Azerbaijan has complained to NATO about the European Union’s monitoring mission, which is deployed along the Armenia-Azerbaijan border.
“The deployment of the EU mission on the territory of Armenia on the conditional border leads to tension of the situation in the South Caucasus,” said Azerbaijan’s First Deputy Defense Minister of Defense and Army Chief of Staff, Karim Valiyev, when he met with the Director General of NATO’s International Military Staff, Janusz Adamczak, who is visiting Azerbaijan.
Valiyev, according to a report by the Azerbaijani APA news agency, told the visiting NATIO official that the EU mission in Armenia, as well “arming Armenia by some extra-regional forces, specifically France, hinder the normalization of relations and the peace process between Azerbaijan and Armenia and escalate the situation in the South Caucasus.”
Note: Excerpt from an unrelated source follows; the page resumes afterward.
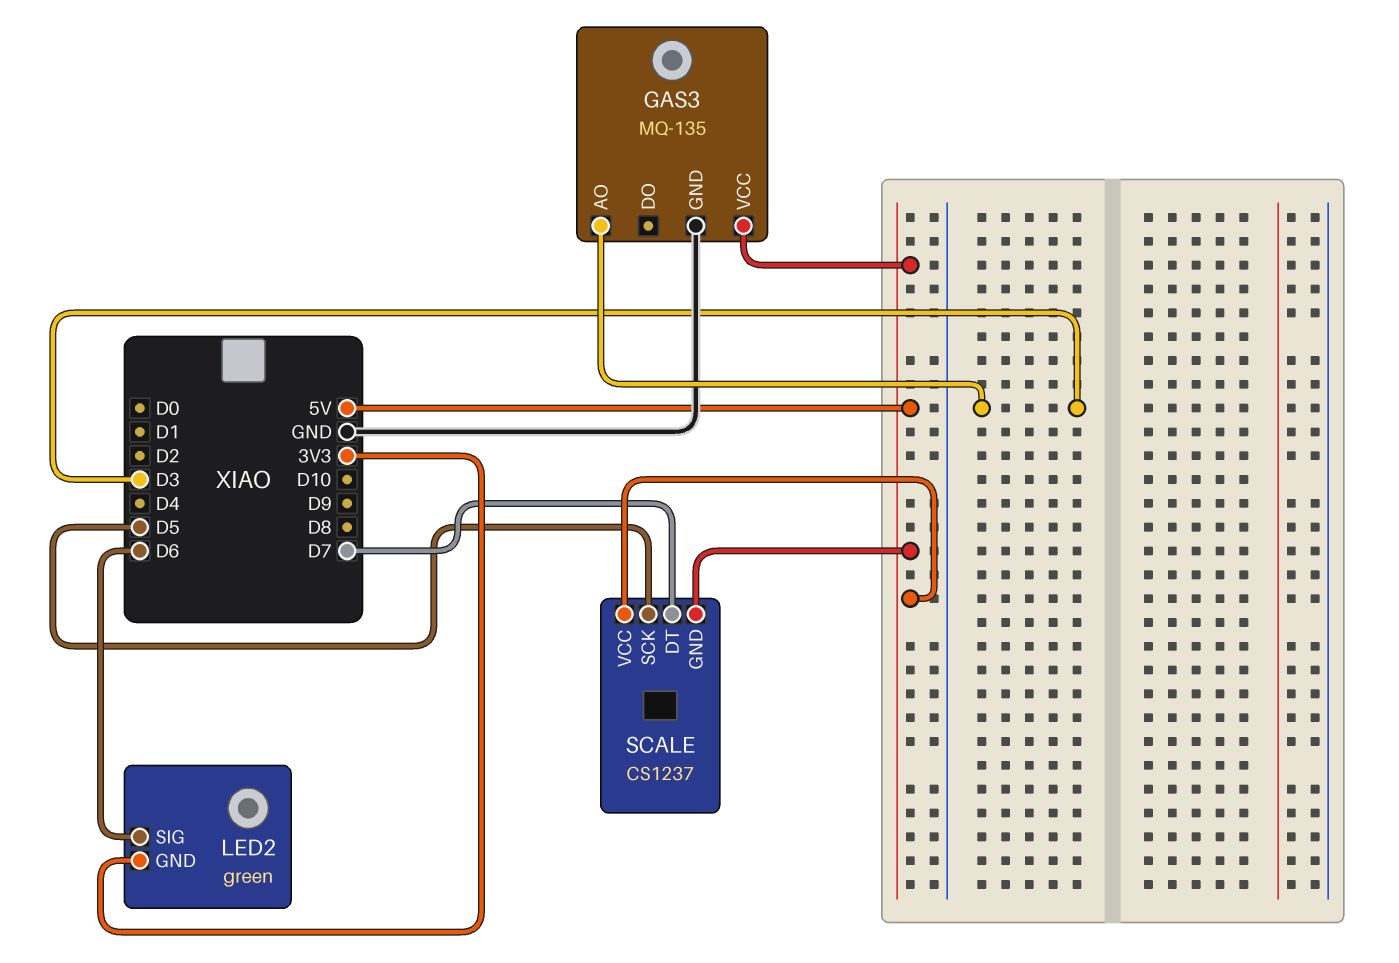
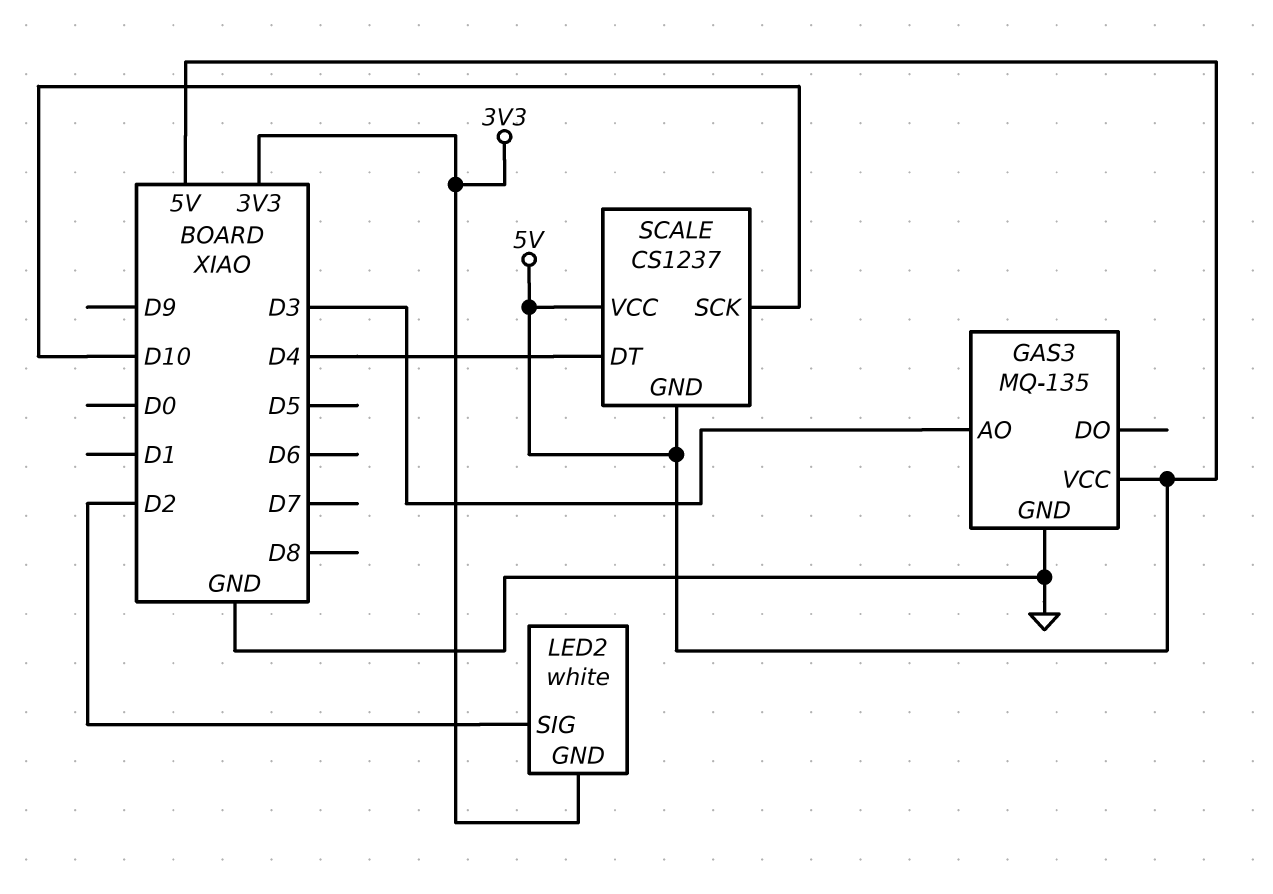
LED2: green -> white
LED2 pin SIG: D6 -> D2
SCALE pin DT: D7 -> D4
SCALE pin SCK: D5 -> D10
Baku—and Moscow—have vehemently opposed the EU mission in Armenia, with both accusing France, which is providing military assistance to Armenia, of destabilizing the region and “arming” Armenia.
President Ilham Aliyev of Azerbaijan affirmed his commitment to the “regional peace agenda” when he met with President Biden’s Senior International Climate Policy Advisor, John Podesta, in Baku on Wednesday.
Rights organizations and advocated have voiced concerns that Aliyev is going to use the upcoming United Nations Climate Summit, known as COP29, which will be held in Baku next month, to portray his country as a paragon of peace and human rights, despite Baku’s abhorrent record on environmental and rights violations.